Real costs: beyond the spreadsheet #
Three months after the migration, I prepared a real cost report for management. The comparison with the old hosting was instructive.
| Item | On-premises | OCI |
|---|---|---|
| Compute (RAC 2 nodes + standby) | included in hosting contract | €4,200/month |
| Storage (2 TB + backup) | included | €680/month |
| Networking (VPN + egress) | €200/month | €350/month |
| Oracle licensing | €18,000/year (support) | €0 (BYOL) |
| Hosting/colocation | €8,500/month | €0 |
| Annual total | ~€120,000 | ~€63,000 |
The savings were there, and significant. But the number that struck the CFO most wasn’t the total: it was the networking cost. The site-to-site VPN and OCI egress traffic cost almost double what they used to. It’s a line item that’s always underestimated in cloud quotes.
And then there was the hidden cost: my time. Two months of consulting for the assessment, planning, migration and post-migration tuning. That cost didn’t show up in the monthly comparison, but it was real.
What I learned (again) #
Every migration teaches you something, even when you think you’ve seen it all.
Oracle licensing in the cloud is a minefield. Reading the documentation isn’t enough: you need to talk to Oracle, get written confirmations, and keep track of everything. A post-migration audit can turn savings into a catastrophe.
The assessment is not optional. Those initial two weeks prevented at least three problems that would have required weeks of fixing after the migration. The feature usage report, the external dependency map, the latency tests — they’re boring work, but they’re the difference between a 42-minute cutover and a 42-hour one.
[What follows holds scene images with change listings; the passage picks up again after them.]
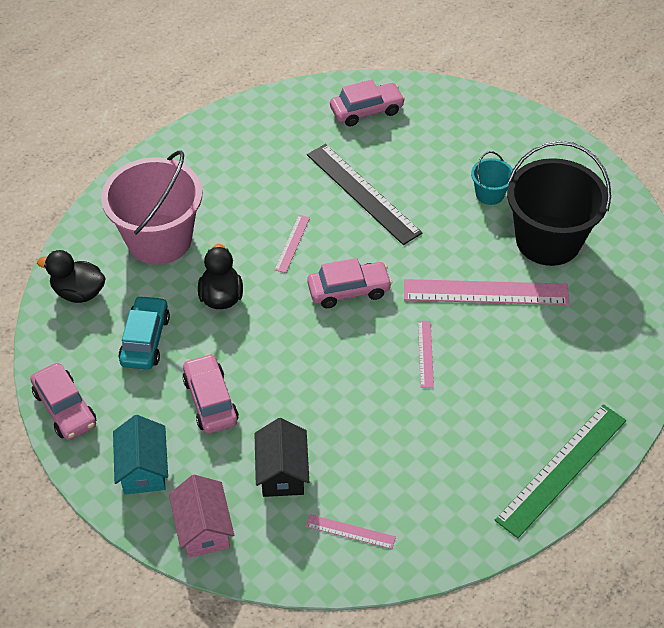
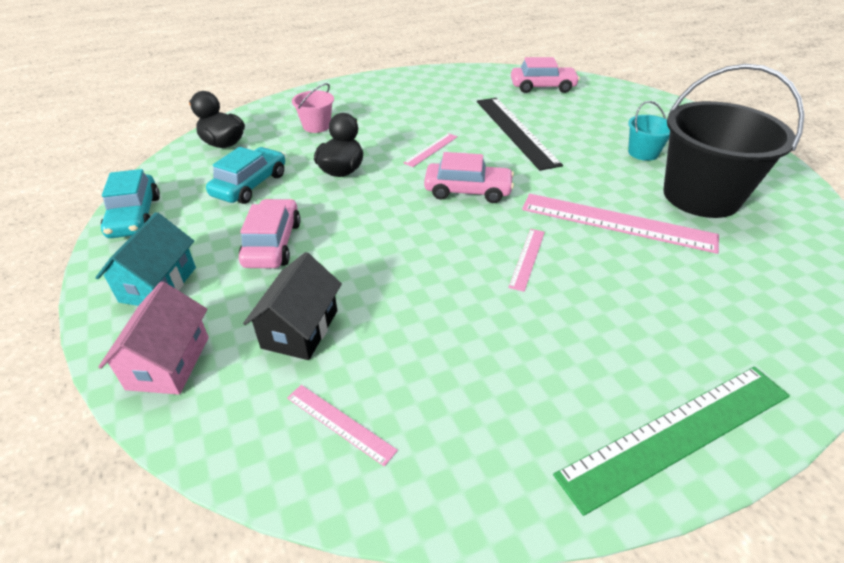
camera: 20 degrees right, 10 degrees down
(65, 408) = (135, 216): pink car -> turquoise car
(159, 239) = (316, 126): pink bucket -> pink bucket, size x0.45

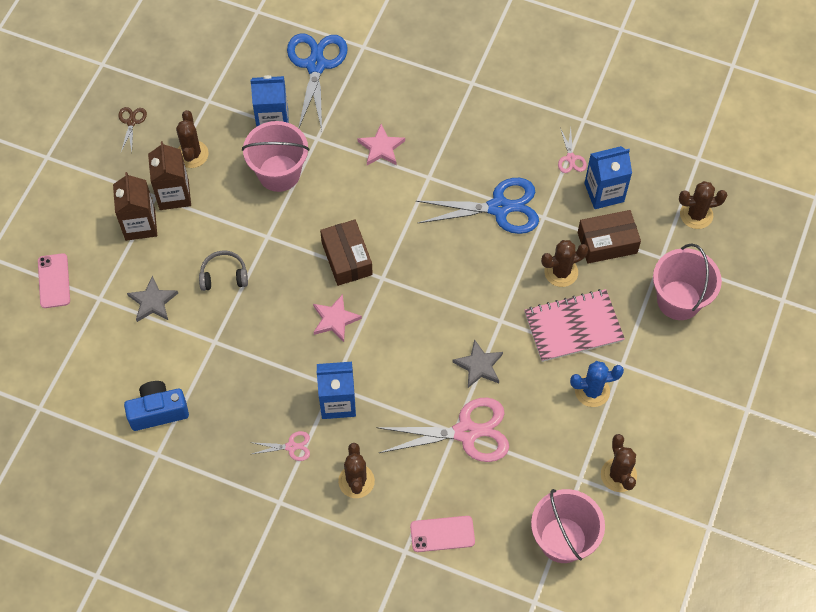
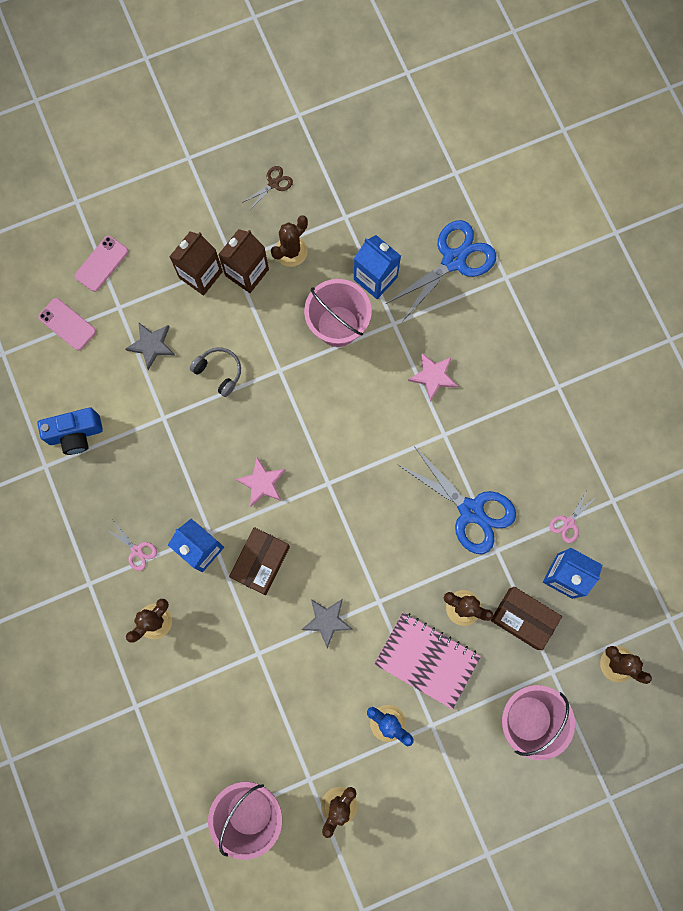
camera: 45 degrees right, 15 degrees up
(158, 411) = (75, 434): blue camera -> blue camera turned 135 degrees clockwise
(346, 258) = (318, 442): brown box -> brown box (260, 562)
(442, 534) = (173, 720): pink phone -> pink phone (67, 324)
(466, 432) = (266, 662): pink scissors -> none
Cross-site Data Guard is the cleanest migration strategy for Oracle. It gives you a permanent safety net: if something goes wrong, you switch back and you’re at the starting point. With Data Pump, if something goes wrong mid-import, you start over from zero.
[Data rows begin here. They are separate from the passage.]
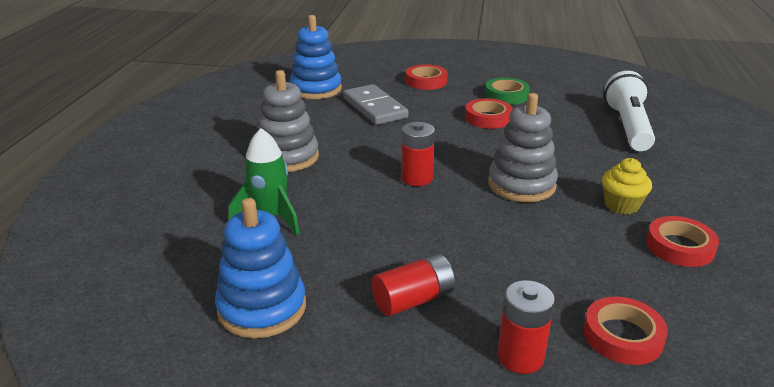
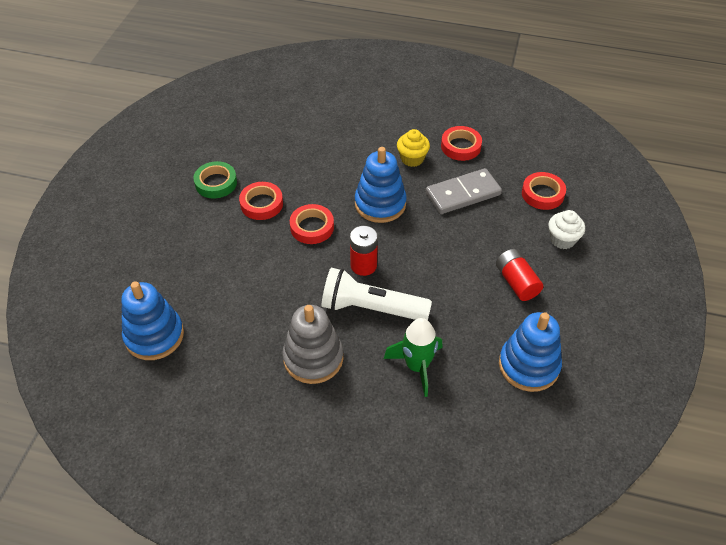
camera: 85 degrees left, 20 degrees up
(374, 108) = (218, 285): grey domino -> grey domino (463, 194)
(426, 81) = (162, 238): red tape -> red tape (312, 227)
(520, 357) = (562, 239): red battery -> white cupcake
(521, 185) = (380, 204): grey stacking toy -> blue stacking toy
(628, 127) = (297, 123): white flashlight -> white flashlight (371, 308)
And the timezone. God, the timezone. Put it at the top of the checklist.
Glossary #
OCI — Oracle Cloud Infrastructure, Oracle’s cloud platform. For Oracle databases it offers significant licensing advantages through the BYOL program and the 1:1 OCPU ratio.
BYOL — Bring Your Own License, a program that allows reusing existing Oracle on-premises licenses on OCI cloud without additional licensing costs.
RAC — Real Application Clusters, Oracle technology that allows multiple instances to simultaneously access the same database, providing high availability and horizontal scalability.
Data Guard — Oracle technology for real-time replication of a database to one or more standby servers, ensuring high availability and disaster recovery.
ZDM — Zero Downtime Migration, Oracle’s tool for automating migrations to OCI by combining Data Guard and Data Pump under an orchestration layer.
Switchover — A planned Data Guard operation that reverses the roles between primary and standby without data loss. Unlike failover, it’s reversible and controlled.
AWR — Automatic Workload Repository, a diagnostic tool built into Oracle Database for collecting and analyzing performance statistics.
Transport Lag — The delay in transmitting redo logs from the primary database to the standby in a Data Guard configuration. A critical indicator of replication health.
SCAN Listener — Single Client Access Name, an Oracle RAC component that provides a single access point to the cluster, automatically distributing connections across available nodes.
Cutover — The critical moment in a migration when the production system is definitively moved from the old to the new infrastructure.